Thursday, February 18, 2010

It's not our debt that's unsustainable, it's our politics

By Matt Miller
WashPost
Wednesday, February 17, 2010;

As a debt worrywart who devoured one of Pete Peterson's doomsday books on my (first) honeymoon, and who came to Washington to help balance the budget in the 1990s, I take a back seat to no one when it comes to deficit hawkery. But the current panic over the national debt is a little mad. Yes, it's a fine thing that President Obama is naming Alan Simpson and Erskine Bowles to head up the fiscal commission he'll unveil Thursday. And Republican glee and Democratic fear over the political fallout from trillion-dollar deficits are understandable. But, at least for now, the policy consequences are modest and manageable.

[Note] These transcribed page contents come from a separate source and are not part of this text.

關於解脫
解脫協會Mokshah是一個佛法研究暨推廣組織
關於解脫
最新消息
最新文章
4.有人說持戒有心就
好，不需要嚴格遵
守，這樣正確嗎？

How can I say that? Because even the most debilitating debt is racked up only one year at a time. And that means the staggering $9 trillion in fresh debt that President Obama has projected over the next decade is only a number on paper for the moment. If they came to pass, these levels of debt would be country-wrecking, next-generation-crushing and downright wrong. Is the president's forecast of such debt proof of the White House's unwillingness to lead on hard choices? You betcha. Does it mean we'll actually incur this debt? In a word, no.

The beginning of wisdom here is to remember that what "everyone knows" about the economy often turns out to be wrong. I was an aide in the room when respected economists on Bill Clinton's team told the president in 1994 (as has been reported elsewhere) that he couldn't possibly seek to balance the budget any faster than in seven to 10 years. Reducing government demand more swiftly might capsize the economy! Three years later, the budget was in surplus and the economy was humming. The moral: Always balance the advice of experts with the counsel of common sense.

Common sense today starts with the fact that the economy is recovering from the worst downturn in decades. With unemployment high, and business investment and consumer spending still lagging, government has to run big deficits to keep the recovery on track. Once we're on stabler ground, and seeing ample job growth again, deficits on this scale won't be justified. For now, as Obama rightly argued in a speech Wednesday marking the first anniversary of the stimulus bill, they're unavoidable -- and indispensable.